Suivant une recommandation adressée au Luxembourg par le Comité Européen du risque systémique en 2016, le Gouvernement luxembourgeois prépare un projet de Loi afin de réduire les risques bancaires liés au surendettement des ménages vis à vis de l’immobilier. En effet, dans un rapport datant novembre 2016, le CERS s’inquiète d’une certaine vulnérabilité́ de l’immobilier résidentiel au Luxembourg ainsi que dans 10 autres pays européens. La mission, qui a été confiée à la commission de surveillance du secteur financier (CSSF), fait déjà l’objet d’un débat en suscitant quelques inquiétudes, notamment au niveau de la Chambre de commerce et de l’Association des Banques et Banquiers. Ces deux institutions s’inquiètent, que la réduction des risques, synonyme d’accès plus contraignant aux prêts immobiliers (taux d’endettement des ménages abaissé et réduction de la période d’endettement), entrave le marché de l’immobilier, l’accès à la propriété et l’économie luxembourgeoise.

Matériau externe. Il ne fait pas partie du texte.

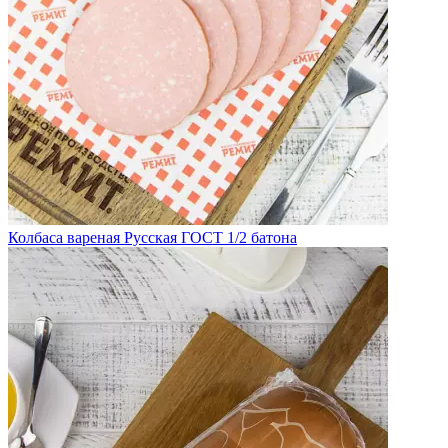
Колбаса вареная Русская ГОСТ 1/2 батона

Si la Chambre de Commerce reconnait bien la réalité de l’endettement élevé des ménages, elle relativise son importance sur 3 points :

Le secteur bancaire luxembourgeois apparait extrêmement bien capitalisé en comparaison internationale, le cinquième rang au sein de l’Union européenne et nettement au-delà̀ de la moyenne de l’Union européenne (soit 16%). Le secteur bancaire luxembourgeois semble donc être tout à fait en mesure de faire face à des chocs économiques importants, qu’ils émanent ou non du marché immobilier.

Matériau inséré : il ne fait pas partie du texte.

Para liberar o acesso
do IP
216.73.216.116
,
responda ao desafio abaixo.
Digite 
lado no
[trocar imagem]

2-  L’importance de l’augmentation de la dette des ménages est à relativiser compte tenu du fait que les actifs des ménages ont aussi augmenté.

3-  Il ne s’agit pas d’une « bulle immobilière ». L’augmentation des prix de l’immobilier (+30% entre 2006 et 2016) est principalement liée au dynamisme de l’économie luxembourgeoise et d’une immigration nette particulière soutenue.

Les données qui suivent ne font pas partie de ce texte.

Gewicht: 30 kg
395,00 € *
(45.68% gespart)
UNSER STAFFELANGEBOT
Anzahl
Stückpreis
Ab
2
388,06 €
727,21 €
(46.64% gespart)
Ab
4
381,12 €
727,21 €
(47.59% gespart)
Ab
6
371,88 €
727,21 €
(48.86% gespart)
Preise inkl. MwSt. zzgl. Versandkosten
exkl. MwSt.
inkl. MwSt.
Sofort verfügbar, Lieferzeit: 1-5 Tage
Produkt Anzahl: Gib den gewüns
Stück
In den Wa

En conclusion, la Chambre de commerce, invite le Gouvernement luxembourgeois à faire preuve de prudence et d’analyse dans la mise en œuvre d’actions limitant l’accès au crédit immobilier ce qui aurait pour conséquence un impact négatif sur l’économie de Luxembourg.

Ce projet loi pourrait également créer un effet néfaste en permettant davantage à ceux qui en ont les moyens de concentrer un part plus important du marché de l’immobilier. Pour garder son dynamisme, le marché luxembourgeois de l’immobilier a besoin de que l’accès à la propriété soit ouvert au plus grand nombre.